Dement’s Trousers Displayed Next to Modern-Day Levi’s by the Auction House The remarkably well-preserved button-fly trousers are an intriguing puzzle for historians. The Reno auction house that sold the pair called them “miner’s pants,” but it is unlikely that these were made for the working men of the gold rush. The pair’s owner was a well-to-do merchant, and there was nothing else in his trunk to suggest that he cosplayed as a miner in his spare time. The pants do not have suspender buttons or other recognizable features from mid-century American workwear, and they were probably made from a lightweight, white cloth (perhaps canvas) better suited to a man of leisure than one of labour.
Dement’s Recovered Trousers With no markings or branding of any kind, determining precisely who produced this pair will be virtually impossible (the auctioneers admit this much). There is a fog of uncertainty surrounding the pair, but this hasn’t prevented the auction house from making some extraordinary claims about them.
Are the Dement Trousers Levi’s?
While the intact 19th-century trousers are undeniably significant, there has been a rush to connect them to both the Gold Rush and to America’s best-known maker of jeans.
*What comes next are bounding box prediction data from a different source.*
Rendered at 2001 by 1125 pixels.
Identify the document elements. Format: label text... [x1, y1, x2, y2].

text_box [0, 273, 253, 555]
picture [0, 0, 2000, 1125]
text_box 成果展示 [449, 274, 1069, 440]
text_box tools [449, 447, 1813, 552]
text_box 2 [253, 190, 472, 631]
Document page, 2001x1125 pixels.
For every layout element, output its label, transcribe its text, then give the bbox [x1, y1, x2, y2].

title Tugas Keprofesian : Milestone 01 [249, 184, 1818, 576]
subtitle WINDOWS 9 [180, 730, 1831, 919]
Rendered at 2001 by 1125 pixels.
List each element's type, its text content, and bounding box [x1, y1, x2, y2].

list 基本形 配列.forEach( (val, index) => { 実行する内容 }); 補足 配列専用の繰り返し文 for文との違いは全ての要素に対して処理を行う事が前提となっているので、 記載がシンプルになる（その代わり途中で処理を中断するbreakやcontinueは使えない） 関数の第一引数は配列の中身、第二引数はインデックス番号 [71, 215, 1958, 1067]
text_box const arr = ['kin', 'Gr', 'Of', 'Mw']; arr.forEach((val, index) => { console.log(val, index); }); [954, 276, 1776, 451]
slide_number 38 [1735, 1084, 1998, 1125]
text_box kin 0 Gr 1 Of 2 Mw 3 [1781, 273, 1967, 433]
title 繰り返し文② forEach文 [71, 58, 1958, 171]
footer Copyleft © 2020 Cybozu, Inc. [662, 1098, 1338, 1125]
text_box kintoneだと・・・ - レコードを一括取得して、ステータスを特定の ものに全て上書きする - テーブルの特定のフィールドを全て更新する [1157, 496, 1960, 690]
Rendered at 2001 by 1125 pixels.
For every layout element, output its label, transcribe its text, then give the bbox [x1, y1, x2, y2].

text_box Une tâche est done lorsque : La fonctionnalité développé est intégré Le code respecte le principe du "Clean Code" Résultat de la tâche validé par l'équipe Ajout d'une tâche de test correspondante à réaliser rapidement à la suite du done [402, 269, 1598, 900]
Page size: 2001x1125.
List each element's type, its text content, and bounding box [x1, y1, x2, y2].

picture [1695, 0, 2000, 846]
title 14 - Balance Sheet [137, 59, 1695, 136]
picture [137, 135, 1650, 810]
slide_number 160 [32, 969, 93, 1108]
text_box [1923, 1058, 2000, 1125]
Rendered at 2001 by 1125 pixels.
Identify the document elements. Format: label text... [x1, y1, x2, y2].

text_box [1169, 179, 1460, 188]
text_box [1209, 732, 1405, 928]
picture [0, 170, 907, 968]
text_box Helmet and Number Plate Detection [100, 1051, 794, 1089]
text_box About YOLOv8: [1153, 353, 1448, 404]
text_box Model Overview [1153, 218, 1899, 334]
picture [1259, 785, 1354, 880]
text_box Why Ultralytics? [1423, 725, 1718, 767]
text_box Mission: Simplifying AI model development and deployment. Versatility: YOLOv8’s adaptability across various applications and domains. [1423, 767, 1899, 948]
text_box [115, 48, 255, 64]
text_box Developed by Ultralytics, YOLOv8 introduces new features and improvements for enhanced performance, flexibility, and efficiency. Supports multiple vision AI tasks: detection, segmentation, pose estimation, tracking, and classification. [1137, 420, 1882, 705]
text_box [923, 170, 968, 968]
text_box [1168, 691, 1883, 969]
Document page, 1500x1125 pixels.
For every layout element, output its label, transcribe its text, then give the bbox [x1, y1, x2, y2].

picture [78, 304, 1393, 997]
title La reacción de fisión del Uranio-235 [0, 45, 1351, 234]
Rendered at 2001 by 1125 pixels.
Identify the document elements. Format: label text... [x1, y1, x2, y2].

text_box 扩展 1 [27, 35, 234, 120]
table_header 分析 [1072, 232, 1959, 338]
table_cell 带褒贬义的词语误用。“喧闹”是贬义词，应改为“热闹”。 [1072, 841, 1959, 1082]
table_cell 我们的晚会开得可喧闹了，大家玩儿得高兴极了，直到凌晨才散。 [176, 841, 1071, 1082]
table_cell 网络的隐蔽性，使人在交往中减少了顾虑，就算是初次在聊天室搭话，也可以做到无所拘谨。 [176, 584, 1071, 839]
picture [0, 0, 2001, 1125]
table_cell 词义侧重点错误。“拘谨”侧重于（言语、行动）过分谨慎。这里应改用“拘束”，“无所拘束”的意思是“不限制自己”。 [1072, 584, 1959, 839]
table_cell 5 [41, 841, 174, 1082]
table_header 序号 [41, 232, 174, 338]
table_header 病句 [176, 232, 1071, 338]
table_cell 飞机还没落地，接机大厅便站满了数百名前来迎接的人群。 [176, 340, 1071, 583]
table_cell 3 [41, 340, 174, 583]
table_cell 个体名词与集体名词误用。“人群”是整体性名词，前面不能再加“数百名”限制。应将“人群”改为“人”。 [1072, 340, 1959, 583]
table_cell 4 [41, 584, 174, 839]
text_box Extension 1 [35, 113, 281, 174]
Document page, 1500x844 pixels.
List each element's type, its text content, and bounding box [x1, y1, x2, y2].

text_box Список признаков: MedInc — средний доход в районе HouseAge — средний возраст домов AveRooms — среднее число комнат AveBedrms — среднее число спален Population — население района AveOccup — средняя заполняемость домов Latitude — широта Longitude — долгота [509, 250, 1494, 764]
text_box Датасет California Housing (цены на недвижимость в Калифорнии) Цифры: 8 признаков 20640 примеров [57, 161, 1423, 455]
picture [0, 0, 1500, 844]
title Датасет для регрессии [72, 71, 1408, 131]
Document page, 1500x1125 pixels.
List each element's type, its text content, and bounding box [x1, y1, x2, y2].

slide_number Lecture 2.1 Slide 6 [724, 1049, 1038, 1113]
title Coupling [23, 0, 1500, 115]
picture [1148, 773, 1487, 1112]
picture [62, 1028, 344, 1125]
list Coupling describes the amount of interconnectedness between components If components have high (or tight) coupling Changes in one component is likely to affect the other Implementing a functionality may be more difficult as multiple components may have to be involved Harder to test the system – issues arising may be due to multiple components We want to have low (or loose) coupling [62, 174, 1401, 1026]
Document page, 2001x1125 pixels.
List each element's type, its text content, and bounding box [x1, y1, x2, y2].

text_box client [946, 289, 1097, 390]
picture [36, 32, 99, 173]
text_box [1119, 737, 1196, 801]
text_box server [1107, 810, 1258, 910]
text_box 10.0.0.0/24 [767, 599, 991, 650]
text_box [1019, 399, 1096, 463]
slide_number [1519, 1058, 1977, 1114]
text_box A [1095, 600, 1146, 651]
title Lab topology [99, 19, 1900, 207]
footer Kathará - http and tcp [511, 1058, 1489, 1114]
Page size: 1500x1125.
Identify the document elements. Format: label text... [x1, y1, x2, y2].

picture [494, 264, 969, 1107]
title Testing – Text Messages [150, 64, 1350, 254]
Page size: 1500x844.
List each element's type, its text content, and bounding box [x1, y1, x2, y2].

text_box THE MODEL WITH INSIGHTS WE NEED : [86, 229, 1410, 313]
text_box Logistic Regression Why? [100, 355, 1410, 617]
Says Dwight Manley, a managing partner of the Reno auctioning firm, Dement’s trousers “are like the first flag on the moon.” They base this claim on their own research, which they believe suggests that these are the oldest pair of Levi Strauss trousers in existence, making them a find of unprecedented historical significance (and, I might add, tremendous value). They go so far as to claim that there is a 61% chance that the trousers in Dement’s trunk were either sold by or manufactured by Levi Strauss. They base this impossibly precise figure on some unlikely and tenuous claims that, if true, would entirely overwrite the history of America’s most iconic workwear brand.
First, they claim that Strauss had established a lucrative manufacturing business in San Francisco by 1857 (16 years before he began manufacturing his patented riveted overalls). They base this on the size and frequency of the company’s gold shipments, which they claim rose sharply in 1857. They also point to a call for hides that Levi Strauss put out in 1856, which they claim proves that Strauss was manufacturing goods—not just wholesaling them. Finally, they claim that both the five-button fly and the type of fasteners used were unique to Levi’s, bewilderingly comparing the fly design on the Dement trousers to “the Levi’s of today”, as though this were a smoking gun.
Of course, the Reno-based auction house has a vested interest in connecting the overalls to Levi Strauss. Even the possibility that the pair were tangibly connected with the San Francisco brand and the California Gold Rush caused the value of the pair to skyrocket. During the auction, a second pair of trousers with only four buttons and no stated connection to Levi Strauss sold for only $300. The Levi’s name is as good as gold. The sellers have made a fantastic claim, and this calls for equally fantastic evidence. They don’t produce anything of the kind. Yes, they have done extensive research, but they have made mighty leaps between scanty extant documentation to prove that what they have is not simply an extraordinary artefact—it is an impossibly extraordinary one. I give the last word to Levi Strauss historian Tracey Panek: “There is no primary source evidence to conclude that the Dement trunk pants were made by or linked to Levi Strauss & Co. in any way whatsoever.”